Indeed, the ACCC chairman, Rod Sims on Monday told local media he would conduct a public review of the merger proposal.

“We will do a detailed investigation. It will be a public review,” said Sims. “It’s very early days. But we would look at the market for domestic table game customers,” he said. “We would look at the competition between Barangaroo and Star in Sydney. We would also look at the extent to which there is intercity competition for customers.”

Sims was referring mainly to NSW, The Star’s flagship property, which would likely share a portion of its customers with the newly opened Crown Barangaroo (though the casino is yet to open).

But The Star CEO Matt Bekier said he’s had informal soundings with ACCC in the past and is confident that the deal will be allowed to push on through.

It’s very early days.

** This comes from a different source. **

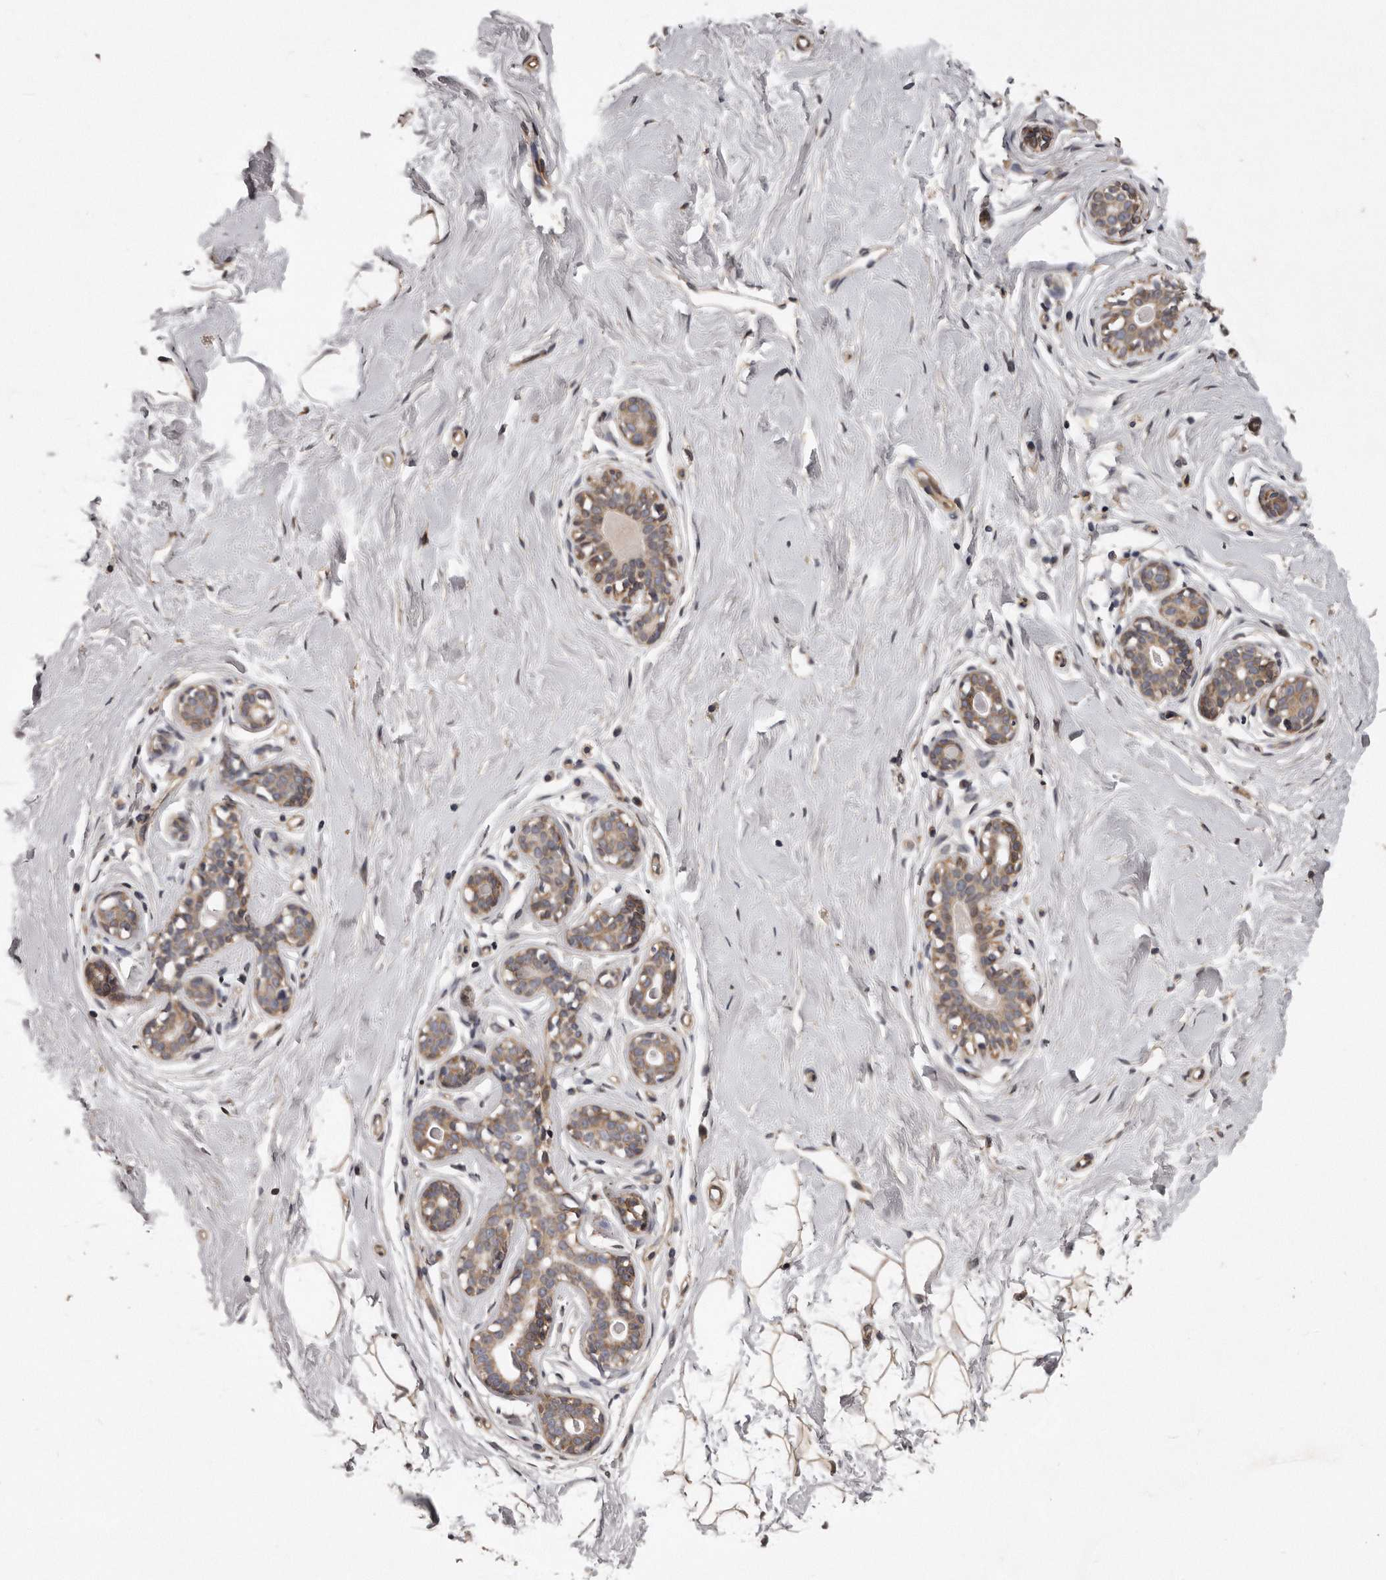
{"staining": {"intensity": "weak", "quantity": ">75%", "location": "cytoplasmic/membranous"}, "tissue": "breast", "cell_type": "Adipocytes", "image_type": "normal", "snomed": [{"axis": "morphology", "description": "Normal tissue, NOS"}, {"axis": "morphology", "description": "Adenoma, NOS"}, {"axis": "topography", "description": "Breast"}], "caption": "The photomicrograph shows staining of normal breast, revealing weak cytoplasmic/membranous protein positivity (brown color) within adipocytes. (DAB IHC with brightfield microscopy, high magnification).", "gene": "ARMCX1", "patient": {"sex": "female", "age": 23}}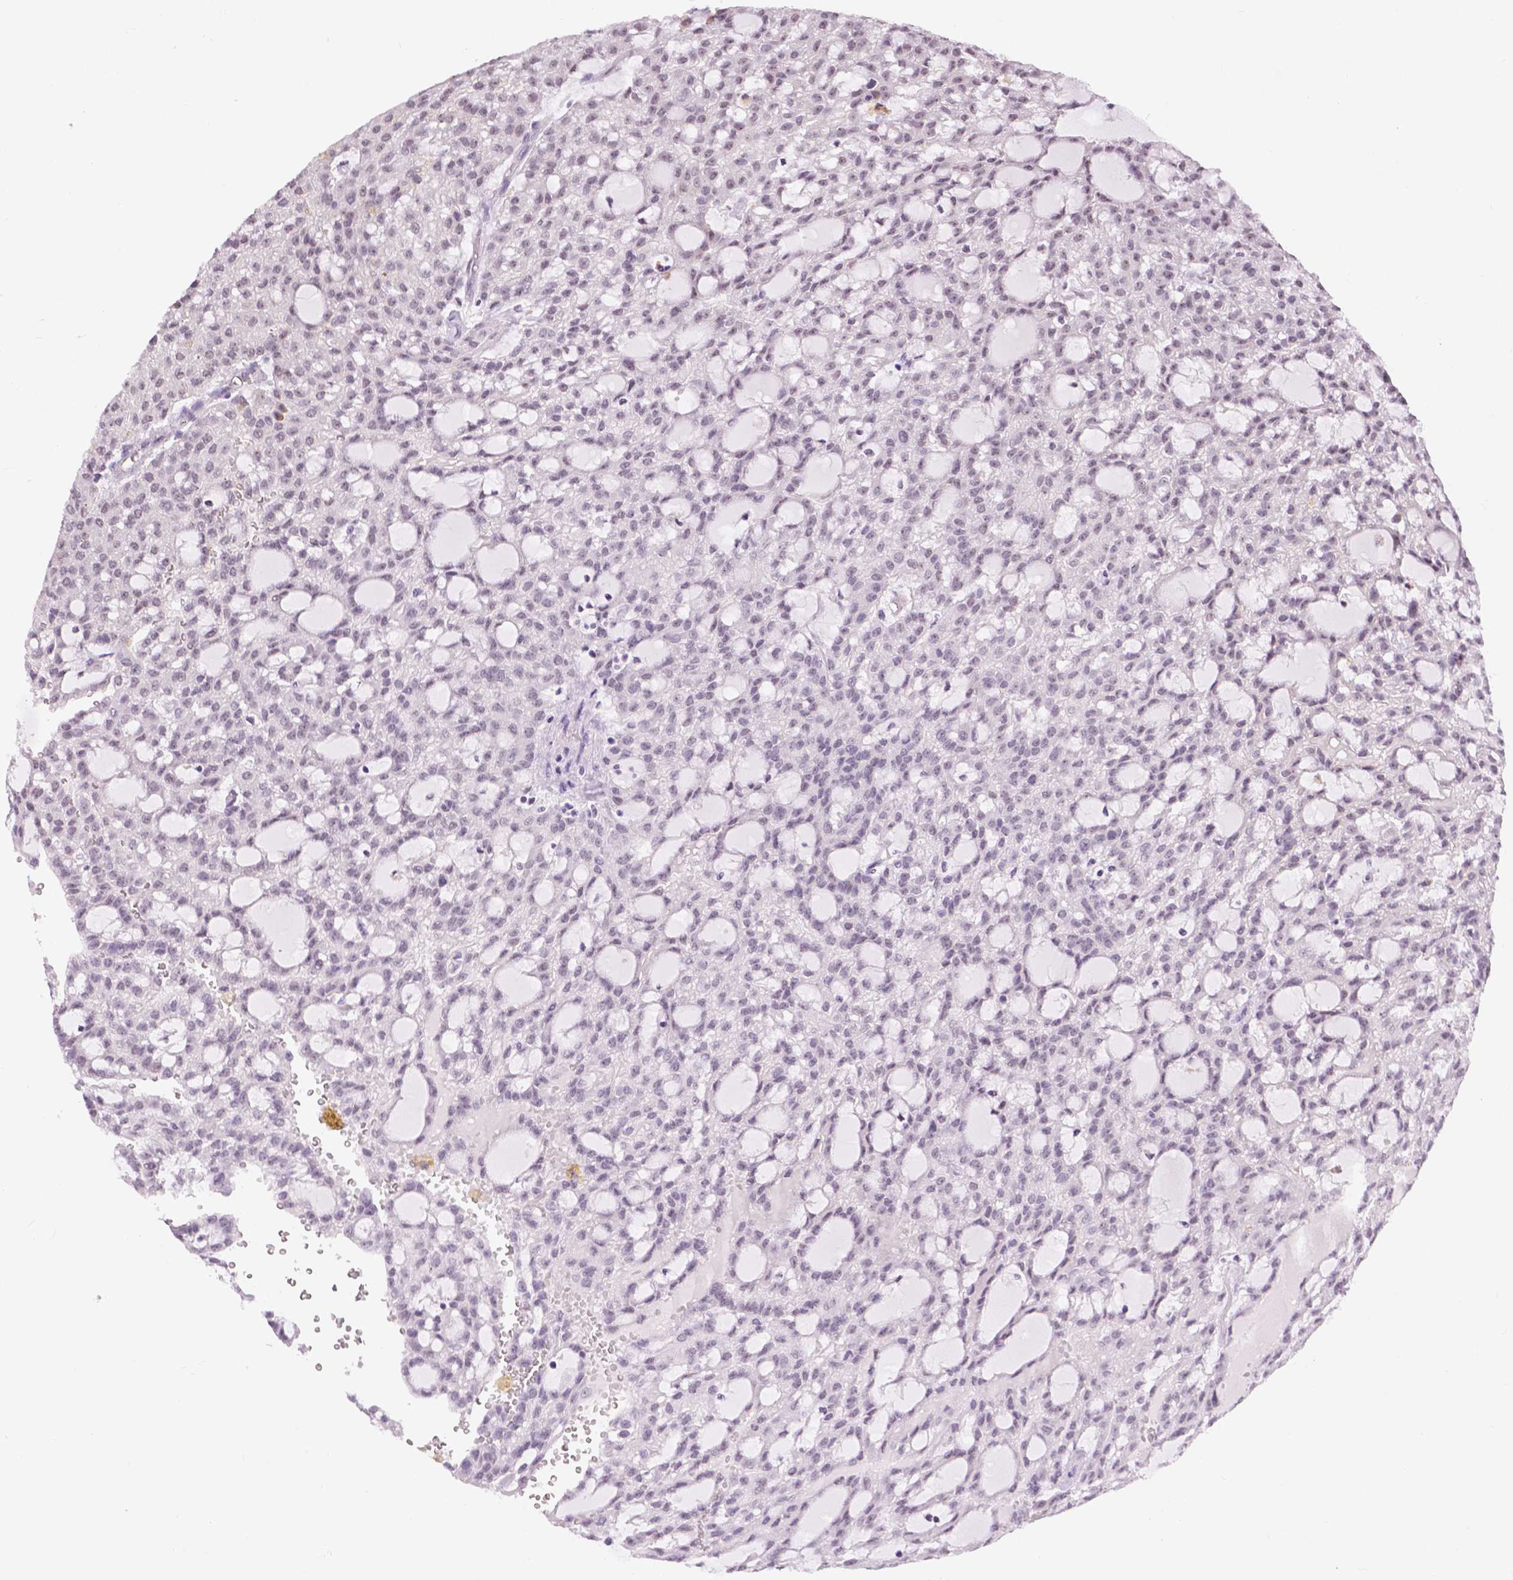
{"staining": {"intensity": "weak", "quantity": "<25%", "location": "nuclear"}, "tissue": "renal cancer", "cell_type": "Tumor cells", "image_type": "cancer", "snomed": [{"axis": "morphology", "description": "Adenocarcinoma, NOS"}, {"axis": "topography", "description": "Kidney"}], "caption": "Immunohistochemistry histopathology image of renal adenocarcinoma stained for a protein (brown), which exhibits no staining in tumor cells.", "gene": "NHP2", "patient": {"sex": "male", "age": 63}}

But we would look at the market for domestic table game customers.

The optimism is shared by CLSA analyst Anthony Longo, who said: “With most Australian casinos servicing the “locals” market, we see the limited threat of the ACCC blocking the transaction, and this view is shared by Star from its initial discussions with the body.”

JP Morgan’s Don Carducci said he saw no risks for Star receiving formal merger approval from the ACCC, as previous talks did not throw up any red flags at the time. He even expects the company to be able to receive approval quicker than other parties.

Kevin Clayton, former chief marketing officer of Galaxy Entertainment Group and now independent consultant said it would be short-sighted for regulators to see the merger of the two companies as monopolistic.

“Australia regulators must grasp the opportunity and look beyond Australian shores into Asia and further afield. If the regulator is myopic and views a coming together of The Star and Crown Resorts as monopolistic, then it doesn’t truly understand how and why Australia must compete in the Asia region for tourism and gaming spend.”

The pairing could also be seen by regulators as a better alternative to foreign suitors, by keeping ownership of the Australian gaming company within the country’s borders.